The initiative performed extremely well: of the 16 activity targets in the original proposal, the consortium met or exceeded 13. It is reasonable to believe that (I)NGO consortia could likewise manage comparably large multi-project funds involving multiple donors in other areas. The JI example has also been used with great success in the Abyei area of Sudan and in the UN-(I)NGO cluster system approach, especially beneficial with respect to the logistics cluster development.

1. Wendy Fenton and Melissa Phillips, Funding mechanisms in Southern Sudan: NGO perspectives, Humanitarian Exchange Magazine, Humanitarian Practice Network at ODI, Issue 42, London, UK (March 2009);

2. UN-OCHA, Humanitarian Appeal 2010 – Consolidated Appeal Process (CAP), United Nations Office for the Coordination of Humanitarian Affairs, http://www.humanitarianappeal.net (2010).


Michael Keizer May 27, 2010 at 2:57 pm

Yes, you just hit on one of the reasons for a reluctance to get to hybrid models. Not an insurmountable one, but one that does cause a lot of headaches. More later!


Dennis Bours May 27, 2010 at 3:00 pm

Another point would be overhead funding and a changing view from the side of donors.

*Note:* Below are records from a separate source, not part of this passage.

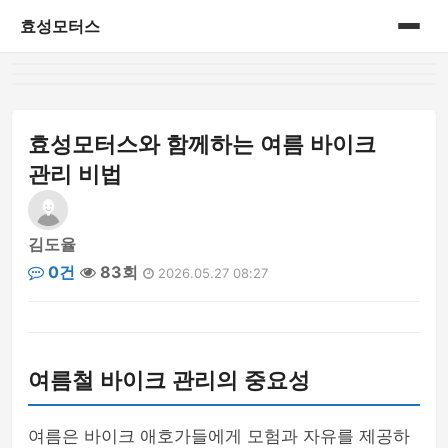
효성모터스
홈
게시판
효성모터스와 함께하는 여름 바이크
관리 비법
김도율
0건
83회
2026.05.27 08:27
여름철 바이크 관리의 중요성
여름은 바이크 애호가들에게 모험과 자유를 제공하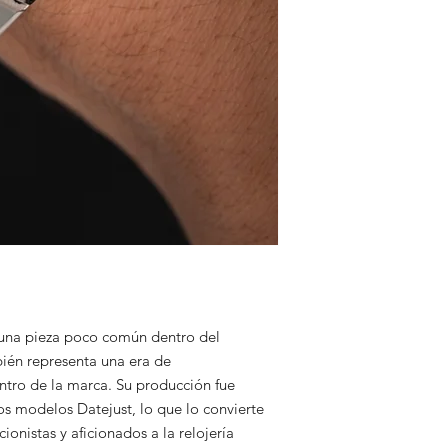
 una pieza poco común dentro del
ién representa una era de
ntro de la marca. Su producción fue
s modelos Datejust, lo que lo convierte
onistas y aficionados a la relojería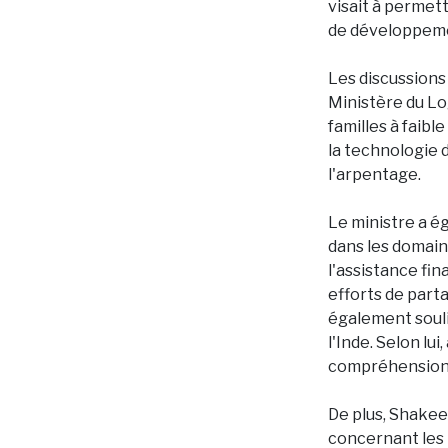
visait à permet
de développem
Les discussions 
Ministère du Lo
familles à faible
la technologie 
l'arpentage.
Le ministre a é
dans les domain
l'assistance fin
efforts de part
également souli
l'Inde. Selon lu
compréhension e
De plus, Shake
concernant les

1. Lynn Eakin, Supporting Organizational Infrastructure In the Voluntary Sector, background paper prepared for the Voluntary Sector Initiative, VSI Secretariat, Ottawa, Canada (May 2002);
2. OECD, Harmonising Donor Practices for Effective Aid Delivery – Volumes 1 to 3, OECD, France, Paris (2003 – 2006).

Another point would be the organizational structure, which needs to be able to cope with supply chain changes following programmatic changes. Given international NGO’s, I’d look at the geographical matrix structure.

A (almost) last point would be that product segmentation does not necessarily follow the rules of responsiveness, efficiency and implied uncertainty… in the sense that products needed for the different programme phases are not necessarily segmented in line with the subsequent supply chain types and their behaviour.

A really last point now… The changing supply chain types asks for a lot of flexibility from the side of suppliers. The question is whether suppliers are eager enough to think along the same lines as INGO’s when it comes to changing dynamics (and with it management lines and responsibilities) during a programme’s lifetime, changing the supply chain type from disaster preparedness to push, to call forward, to full pull – and perhaps a few times back and forth, depending on the field situations.


Michael Keizer May 27, 2010 at 3:19 pm

Oh man, where and when did you get a sneak peek into my next post in the series? 😉

You managed to hit on almost all points I was planning to make. The only one you haven’t pointed out (and I will do that here before you think of that one too) is the changing technological environment that enables us to deal with hybrid supply lines much more easily. This works in two ways: ICT improvements enable us to address issues around accountability and control in hybrid supply lines that would otherwise be prohibitive; and transport and storage improvements allow hybrid supply lines to be more responsive than they have ever been before, even more so than pull/decentralised systems.